Postcard from Norfolk - Llama drama


Ever wondered why there were so many churches on the North Norfolk Coast?  Apparently, it’s all to do with an ostentatious display of wealth.  Before expensive divorces and second wives, wealthy businessmen used to spend their money endowing churches.  This achieved the triple whammy of showing everyone how successful you were, ensuring your name is remembered for posterity by having a family pew (remembered for posterior?) or a stained glass window and, of course, getting on the Fast track to heaven.
Wool, it would appear, used to be big business and the North Norfolk coast is ideally suited to tourism, and stupid white things who basically just stand around all day chewing, well, anything.  It was also easier to get your goods to Europe than it was London, thanks to conveniently located sea.
Apparently, people also got rich by piracy, smuggling and subjugating the agricultural workforce, but sheep make for a better subject for a picture in a window.

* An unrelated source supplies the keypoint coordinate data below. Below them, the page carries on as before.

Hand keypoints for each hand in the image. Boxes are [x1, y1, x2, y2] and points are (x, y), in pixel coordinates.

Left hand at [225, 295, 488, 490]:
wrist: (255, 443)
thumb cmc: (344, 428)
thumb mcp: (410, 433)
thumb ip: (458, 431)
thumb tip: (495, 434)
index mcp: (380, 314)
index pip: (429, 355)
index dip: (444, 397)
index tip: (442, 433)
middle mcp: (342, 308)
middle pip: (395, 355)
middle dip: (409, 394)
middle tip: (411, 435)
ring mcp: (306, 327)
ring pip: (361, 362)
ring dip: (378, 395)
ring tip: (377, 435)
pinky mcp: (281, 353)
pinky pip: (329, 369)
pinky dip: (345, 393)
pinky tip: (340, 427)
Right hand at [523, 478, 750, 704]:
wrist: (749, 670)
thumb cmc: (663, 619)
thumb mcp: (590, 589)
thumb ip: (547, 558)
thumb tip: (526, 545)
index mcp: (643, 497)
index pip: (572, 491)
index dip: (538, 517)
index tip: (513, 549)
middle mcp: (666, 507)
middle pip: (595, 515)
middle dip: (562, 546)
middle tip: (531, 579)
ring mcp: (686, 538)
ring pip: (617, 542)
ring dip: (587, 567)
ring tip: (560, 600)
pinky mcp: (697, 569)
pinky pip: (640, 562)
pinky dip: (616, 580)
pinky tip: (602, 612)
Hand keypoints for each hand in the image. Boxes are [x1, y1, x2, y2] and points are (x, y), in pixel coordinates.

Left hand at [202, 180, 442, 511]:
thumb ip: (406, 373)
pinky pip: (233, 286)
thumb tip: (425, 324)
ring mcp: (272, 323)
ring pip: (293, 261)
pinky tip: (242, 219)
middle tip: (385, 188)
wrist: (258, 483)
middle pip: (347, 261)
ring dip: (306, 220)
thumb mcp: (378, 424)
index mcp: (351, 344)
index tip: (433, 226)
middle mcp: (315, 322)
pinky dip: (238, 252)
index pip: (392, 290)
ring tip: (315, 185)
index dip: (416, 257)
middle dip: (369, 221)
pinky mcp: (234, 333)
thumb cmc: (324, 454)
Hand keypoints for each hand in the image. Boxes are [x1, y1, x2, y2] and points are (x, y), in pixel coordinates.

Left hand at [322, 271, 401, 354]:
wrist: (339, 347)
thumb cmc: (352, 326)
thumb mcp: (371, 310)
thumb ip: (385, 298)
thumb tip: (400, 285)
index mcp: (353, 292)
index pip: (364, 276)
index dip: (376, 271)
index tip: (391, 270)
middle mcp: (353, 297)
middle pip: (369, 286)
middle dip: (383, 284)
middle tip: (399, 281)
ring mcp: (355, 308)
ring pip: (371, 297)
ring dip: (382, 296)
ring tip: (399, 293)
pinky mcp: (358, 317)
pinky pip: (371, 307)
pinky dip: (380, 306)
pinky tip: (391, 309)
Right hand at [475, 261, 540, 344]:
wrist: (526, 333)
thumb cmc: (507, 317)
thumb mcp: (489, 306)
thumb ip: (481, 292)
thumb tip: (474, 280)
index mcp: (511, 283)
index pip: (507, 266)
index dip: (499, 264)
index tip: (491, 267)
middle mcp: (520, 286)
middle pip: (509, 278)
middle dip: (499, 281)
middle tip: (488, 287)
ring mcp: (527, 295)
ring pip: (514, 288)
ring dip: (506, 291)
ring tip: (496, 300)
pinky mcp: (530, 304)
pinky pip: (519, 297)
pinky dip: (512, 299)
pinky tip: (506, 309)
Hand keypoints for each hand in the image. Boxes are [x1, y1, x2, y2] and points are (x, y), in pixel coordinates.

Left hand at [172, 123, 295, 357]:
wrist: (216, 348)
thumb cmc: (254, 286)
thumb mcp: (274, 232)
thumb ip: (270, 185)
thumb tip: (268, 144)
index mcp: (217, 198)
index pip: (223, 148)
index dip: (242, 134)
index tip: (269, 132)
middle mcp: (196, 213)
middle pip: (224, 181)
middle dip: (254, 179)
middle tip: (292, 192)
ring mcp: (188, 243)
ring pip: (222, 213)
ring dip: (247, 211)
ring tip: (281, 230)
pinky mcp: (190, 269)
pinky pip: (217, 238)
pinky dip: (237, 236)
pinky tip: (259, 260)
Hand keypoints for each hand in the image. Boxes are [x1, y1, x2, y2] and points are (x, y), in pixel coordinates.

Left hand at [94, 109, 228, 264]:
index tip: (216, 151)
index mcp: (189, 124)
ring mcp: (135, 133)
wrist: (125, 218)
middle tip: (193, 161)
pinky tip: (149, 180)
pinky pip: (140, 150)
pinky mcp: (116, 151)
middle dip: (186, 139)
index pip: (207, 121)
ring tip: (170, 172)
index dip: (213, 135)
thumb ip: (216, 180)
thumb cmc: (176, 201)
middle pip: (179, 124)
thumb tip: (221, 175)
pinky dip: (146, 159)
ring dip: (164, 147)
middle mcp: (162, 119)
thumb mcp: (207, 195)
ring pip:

Today if you want to get rich on North Norfolk you, as far as I can determine, paint your food stall or café that blue/green sedge colour that everyone round here is nuts for, write the word ‘jus’ after every dish on your menu, and charge a fortune.  By the way, ‘locally sourced’ does not, as far as I am aware, mean obtained at the big Tesco in Hunstanton.
But there is still wool here.  Not so much for the sheep, who are pastured in the salt marshes with a view to becoming essentially self-seasoning main courses, but from the llamas.  OK, so there are only half a dozen of them in a field in Wells, but they do make a sight.
Christ alone knows what they make of Wells.  You don’t get much more sea-level than North Norfolk and for an animal used to living at altitude, like athletes in training or chalet maids, it must be something of a surprise to breath the fragrant air of the coast.  Not that they seem to mind.  In fact they don’t seem to mind anything.  Not even people taking pictures of them.
I’m not a huge fan of wildlife photography.  I can barely get friends or family to sit still long enough to take a photograph, and have no patience, so my snapshots of wildlife essentially consists of animals wandering away disinterestedly (although, oddly, one of my photographs was once used in a book about animals, so it just goes to show there’s a market for everything, even pictures of shy pigs).
That said, I enjoy the llamas of Wells-next-the-Sea.  Watching their owner (or a really, really confident looking rustler) walking them along the pavement is a joy to behold.  And it’s lovely to see an elegant creature up close, and downwind.